Danke schön, Herr Henke. Bevor ich jetzt der Landesregierung das Wort erteile, möchte ich doch noch mal darum bitten: Jeder hat hier seine bestimmten persönlichen Auffassungen und jeder ist da unterschiedlich emotional aufgewühlt, ich kann das in der Sache alles nachvollziehen, ich bitte doch aber um etwas Mäßigung in der Debatte nachher. Jetzt geht es um Sicherheitspolitik und jetzt freue ich mich, dass der Innenminister für die Landesregierung einen Sofortbericht zu Nummer 1 des Antrags der Fraktion der CDU gibt. Herr Innenminister, Sie haben das Wort.
▬▬▬▬▬▬▬▬▬▬
_Übungsfragen_.
**A)** Schreiben Sie aus dem Übungstext den Abschnitt von „Danke schön, Herr“ bis einschließlich „haben das Wort.“ wortgetreu ab.
**B)** Beantworten Sie mit dem Übungstext diese Fragen:
(i) Wem dankt der Sprecher gleich zu Beginn?
(ii) Um welches Thema geht es, sobald die Landesregierung das Wort erhält?
(iii) Zu welcher Nummer welches Antrags gibt der Innenminister einen Sofortbericht?

_Datenteil_.
▬▬▬▬▬▬▬▬▬▬
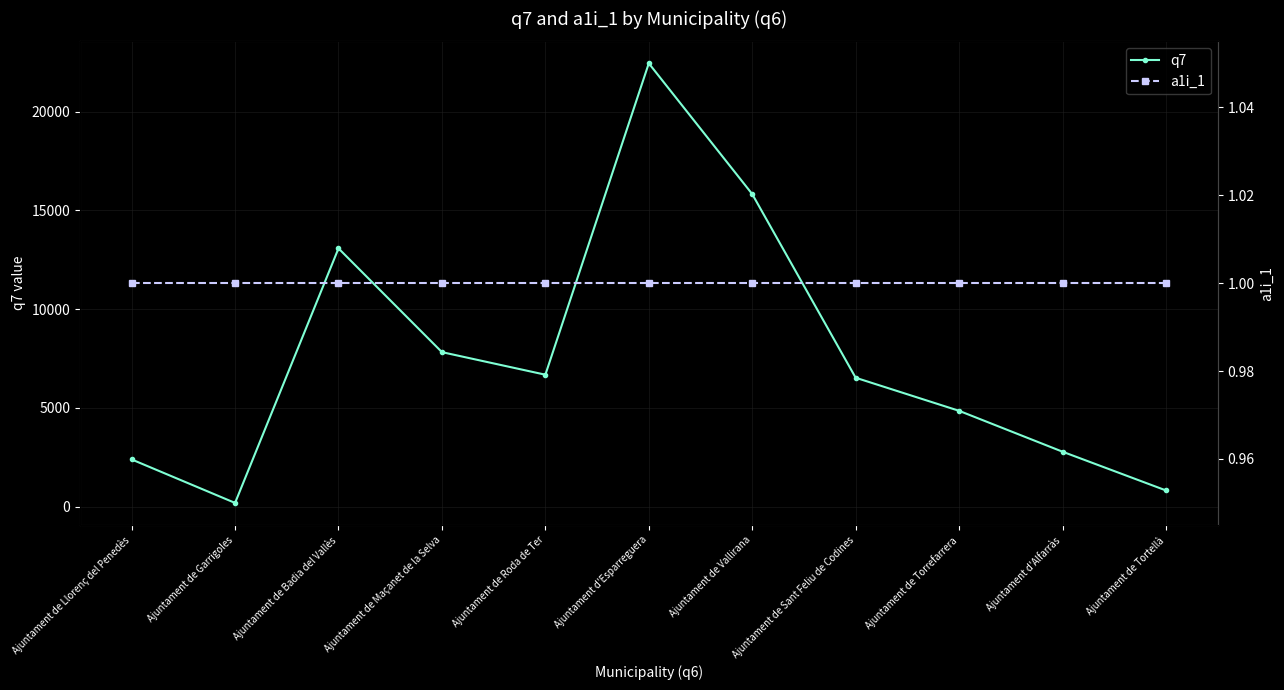

What is the average value of the a1i_1 series?

1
▬▬▬▬▬▬▬▬▬▬
_Lösungen_.
**A)**
Danke schön, Herr Henke. Bevor ich jetzt der Landesregierung das Wort erteile, möchte ich doch noch mal darum bitten: Jeder hat hier seine bestimmten persönlichen Auffassungen und jeder ist da unterschiedlich emotional aufgewühlt, ich kann das in der Sache alles nachvollziehen, ich bitte doch aber um etwas Mäßigung in der Debatte nachher. Jetzt geht es um Sicherheitspolitik und jetzt freue ich mich, dass der Innenminister für die Landesregierung einen Sofortbericht zu Nummer 1 des Antrags der Fraktion der CDU gibt. Herr Innenminister, Sie haben das Wort.

**B)**
(i) Herrn Henke
(ii) Um Sicherheitspolitik
(iii) Zu Nummer 1 des Antrags der Fraktion der CDU